*** DATA RECORDS ***
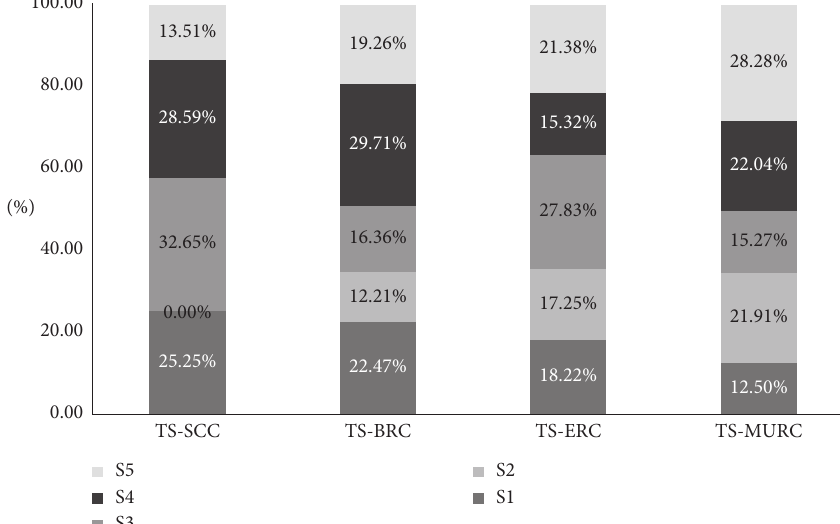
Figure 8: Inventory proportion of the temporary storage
*** End of DATA RECORDS ***
*** DATA RECORDS ***
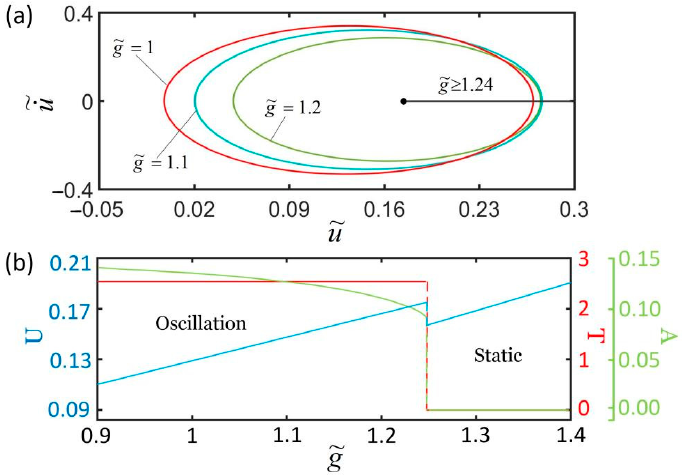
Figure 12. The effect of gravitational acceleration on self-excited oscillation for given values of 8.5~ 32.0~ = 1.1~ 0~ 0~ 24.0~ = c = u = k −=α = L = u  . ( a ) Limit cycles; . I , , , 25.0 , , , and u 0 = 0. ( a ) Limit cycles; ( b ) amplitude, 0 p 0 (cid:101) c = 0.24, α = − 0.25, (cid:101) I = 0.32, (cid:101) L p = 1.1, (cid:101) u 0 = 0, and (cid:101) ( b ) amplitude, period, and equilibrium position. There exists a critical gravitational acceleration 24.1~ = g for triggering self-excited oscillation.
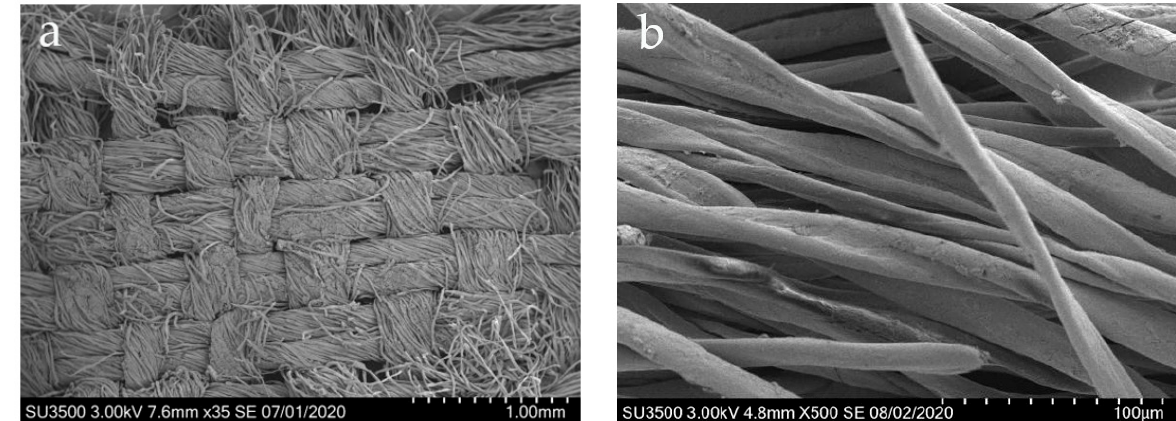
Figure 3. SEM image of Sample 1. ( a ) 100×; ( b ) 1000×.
*** End of DATA RECORDS ***
» BRIEF
Within the listing above, print exactly the stretch beginning at the line that contains "Figure 12. The" and finishing at the line that contains "Figure 3. SEM", ends kept, pictures left out, and nothing more.

» SOLUTION FOR THIS TASK
Figure 12. The effect of gravitational acceleration on self-excited oscillation for given values of 8.5~ 32.0~ = 1.1~ 0~ 0~ 24.0~ = c = u = k −=α = L = u  . ( a ) Limit cycles; . I , , , 25.0 , , , and u 0 = 0. ( a ) Limit cycles; ( b ) amplitude, 0 p 0 (cid:101) c = 0.24, α = − 0.25, (cid:101) I = 0.32, (cid:101) L p = 1.1, (cid:101) u 0 = 0, and (cid:101) ( b ) amplitude, period, and equilibrium position. There exists a critical gravitational acceleration 24.1~ = g for triggering self-excited oscillation.
Figure 3. SEM image of Sample 1. ( a ) 100×; ( b ) 1000×.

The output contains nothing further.